Frequency response analysis for closed loop amplifier

[Jenifer_gao]

frequency response

Hi All:

When I looked into the active filter design, I find an interesting phenomena. The frequency response will depend on the external components. An example can be shown in the attachment of a first order low pass active filter. In this example the transfer function is:

H(s) = -(R1/R2)[1/(1+sCR1)]

so ωo = 1/CR1, which is independent of the amplifier itself, and this circuit has a single pole. My understanding is no matter how many poles the amplifier has, it won't contribute to the frequency response performance, only the external component will affect it.
But it doesn't make a sense if the feedback is a pure resistor network, because I know the frequency of this structure is subjected to the amplifier.
If anybody can show me the right way to do the frequency response analysis for the closed loop amplifier. Thanks in advance.

J

 

[noiseless]

Re: frequency response

in what you said the LPF depends on the external components, there is an assumption that the OPamp bandwidth is large enough. If the LPF pole is compatiable to the poles of the OPamp, your transfunction will not work

 

[VVV]

Re: frequency response

The open loop gain of the opamp is so high that generally the gain of the circuit, determined by the external components is much lower. Thus, the characteristic will be like the blue line. As long as this is below the red line, the internal pole will have no effect, even though it is generally at very low frequencies, about 10Hz.

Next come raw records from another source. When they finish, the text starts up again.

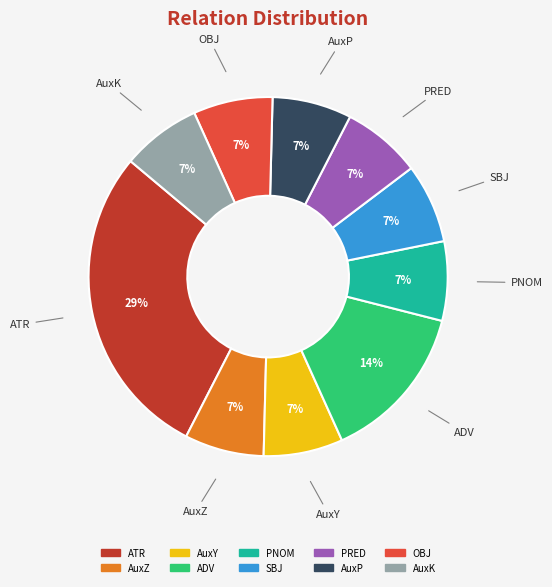

What percentage is the ADV slice, to the nearest percent?

14%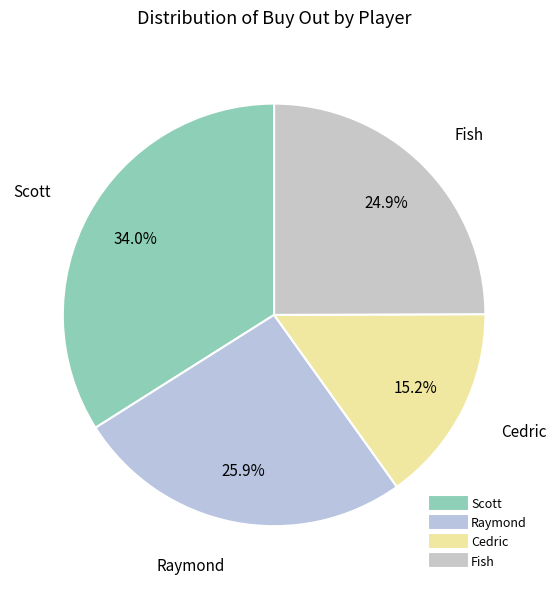

To the nearest percent, what is the difference between the largest and smallest slice percentages?

19%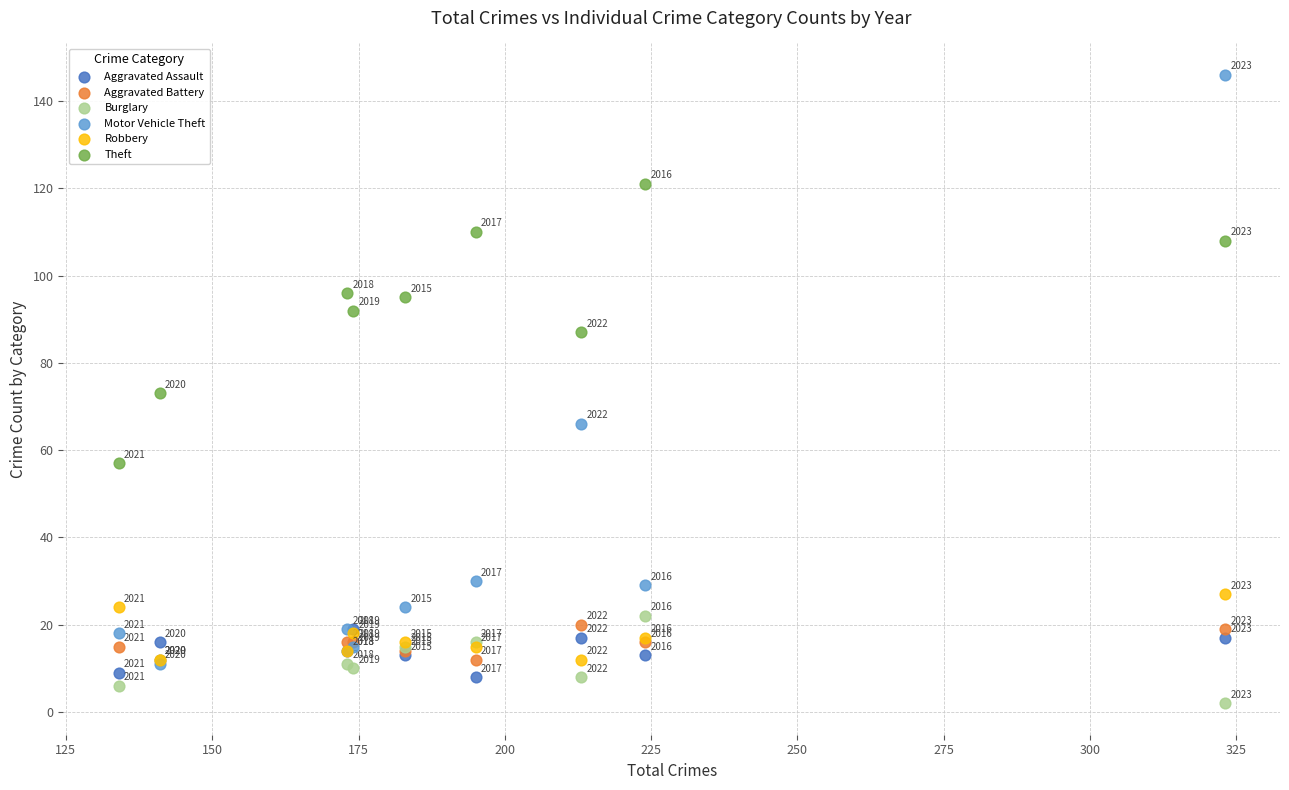

In the Theft series, what Y value is closest to 89?

87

But you cannot push the filter pole too far out to the right either, since then your internal characteristic would take effect. In other words, the red line is like an overall LIMIT. You cannot get a gain higher than that, only lower. That applies to any frequency, so that means that when you try to intersect the sloped portion, it will limit the response, making it look like it has a pole there.

So as long as you stay below the red line the circuit will behave as if the opamp were an ideal one and results will match your calculations.

 

[Jenifer_gao]

Re: frequency response

Thanks VVV and noiseless. Your explaination are very clear and understandable. I would like to discusss it with your guys in further detail.

According to two books at my hand, I find there are two ways to derive the transfer function of the closed loop amplifier. One is to treat the system as two blocks, as shown in figure 1, amplifier and the feedback network; another is using the small signal analysis method, as shown in figure 2.

For the first method:
H(s) = A(s)/(1+A(s)F(s))
where A(s) is the open loop transfer function of the amplifier, F(s) is the feedback factor, which is also a function of the frequency. By knowing the A(s) and F(s), H(s) can be derived. From this equation we can find that the frequency response of this system actually depends on the A(s).

For the second method:
H(s) = -Ceq[C1/(C1+Cin)](Gm-G2s)Ro/{Ro(CLCeq + CLC2 + CeqC2)s+GmRoC2}
(from Razavi's book on page 437)

we can't see clearly the effect of the amplifier on the final frequency response

If anybody can tell me which method is better or more accuracy?
Thanks.

 

[VVV]

Re: frequency response

The frequency response does depend on the characteristic of the amplifier. See my previous post, for example.

But, the transfer function is H(s)=A(s)/(1+A(s)B(s))

For large A(s), which is usually the case within the frequency of interest, you can see that the transfer function depends little on the opamp. But if you approach the point where A is not very large, you will see that effect even more pronounced.

In the problem you are referring to (I am not familiar with Razavi's book), the inverting input sees a star configuration, that is, Cin is connected betweeen the node and ground. You need to get rid of it, since it does not "conform" to the formulas you are familiar with. In all the formulas you only care about input and feedback impedances. You can always use transformations like this to make the circuit look like something you can easily analyze.

Now, it may not be obvious, but the second formula does depend on the opamp characteristic, since Gm depends on frequency.

 

[fantaci]

frequency response

I think the fig1 and fig2 is using different method. The fig1 see the amp as an ideal amp and this amp`s gain does not depend on load of amp. But the fig2 see the amp output as current rather than voltage. that is, the voltage gain is shifting depending on load, but the gm of this amp does not change. I think both way is right, it depends. if your amp has a comparably very low output impedance, you could use the method in fig1 and does not introduce much error.